Participação do Assessor Especial Celso Amorim no XIV Encontro de Altos Representantes para Assuntos de Segurança em Moscou
Em missão oficial na Federação Russa, o Assessor Especial da Presidência do Brasil para Assuntos Internacionais, Celso Amorim, participou nesta semana do XIV Encontro de Altos Representantes para Assuntos de Segurança e manteve reuniões bilaterais estratégicas com a cúpula do governo russo, incluindo o Ministro dos Negócios Estrangeiros, Serguei Lavrov.
A agenda do emissário brasileiro teve como foco o fortalecimento da coordenação diplomática e a defesa da soberania jurídica e da multipolaridade nas relações internacionais.
Fortalecimento do Eixo Multilateral
Durante o encontro bilateral com o chanceler Serguei Lavrov, foi reiterada a disposição mútua de Brasília e Moscou em aprofundar a concertação política em fóruns globais. Os diplomatas enfatizaram a importância da atuação conjunta e coordenada no âmbito dos BRICS, da Organização das Nações Unidas (ONU) e do G20, buscando soluções pacíficas e o equilíbrio de forças no cenário internacional.
Defesa da Soberania e Crítica à Redução Conceitual
Em seu pronunciamento no Fórum Internacional de Segurança, Celso Amorim abordou os desafios da violência transnacional e a importância da cooperação técnica, manifestando, contudo, uma firme ressalva quanto a pressões externas sobre o ordenamento jurídico das nações em desenvolvimento.
O assessor especial destacou que o crime organizado e as facções que atuam na América do Sul representam ameaças severas que exigem o emprego da máxima energia por parte dos Estados. No entanto, Amorim ponderou de forma direta que a equiparação conceitual entre o crime organizado e o terrorismo não contribui de forma prática para o combate efetivo a essas organizações. Segundo o diplomata:
"Compreender as motivações e a natureza específica de cada criminalidade é premissa fundamental para a eficácia das ações de Estado, e o alinhamento a tipificações genéricas ou estrangeiras não se traduz em utilidade operacional para a segurança pública regional."
A declaração contextualiza-se em um momento de intenso debate sobre a soberania nacional frente a classificações unilaterais adotadas por potências externas sobre a segurança doméstica sul-americana.

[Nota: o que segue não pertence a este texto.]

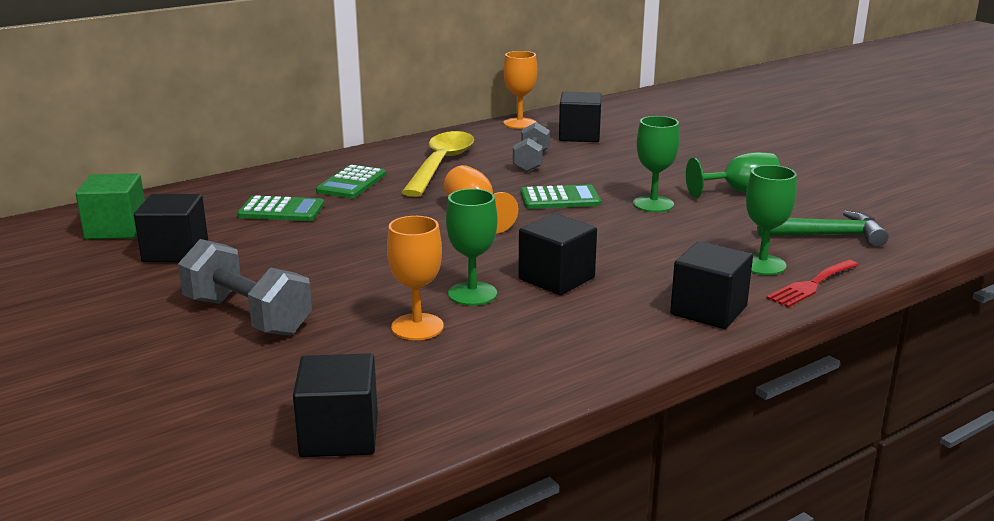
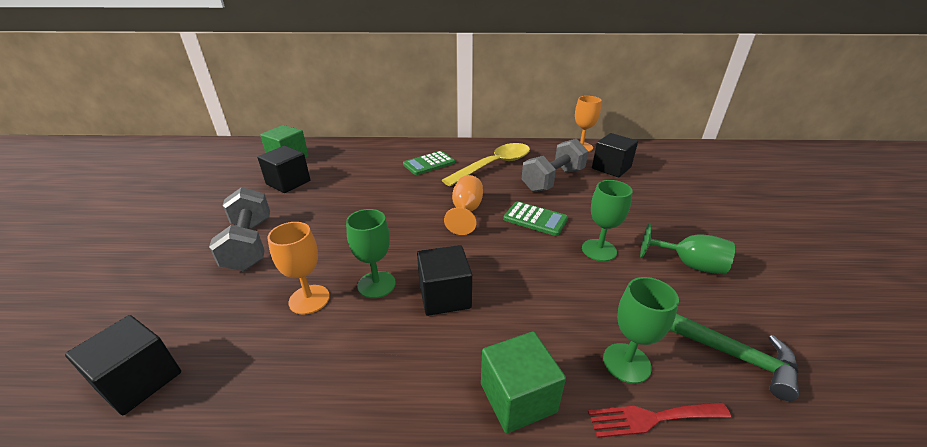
camera: 35 degrees right, 10 degrees up
green calculator [237,195,324,221] -> none
grey dumbbell [513,122,550,172] -> grey dumbbell [522,139,588,192], size x1.50
black cube [670,241,753,329] -> green cube [481,331,566,434]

Cooperação em Tecnologia e Defesa
À margem dos debates políticos, a comitiva brasileira também acompanhou as discussões do fórum voltadas à cibersegurança e à soberania digital. O evento serviu de plataforma para a apresentação de novos sistemas de monitoramento de riscos e proteção de dados em infraestruturas críticas, área de crescente interesse e monitoramento por parte dos analistas de segurança global.
O Brasil reafirma, com esta missão, sua tradição de manter canais diplomáticos abertos com atores globais de relevância, preservando sua autonomia e pragmatismo na condução da política externa.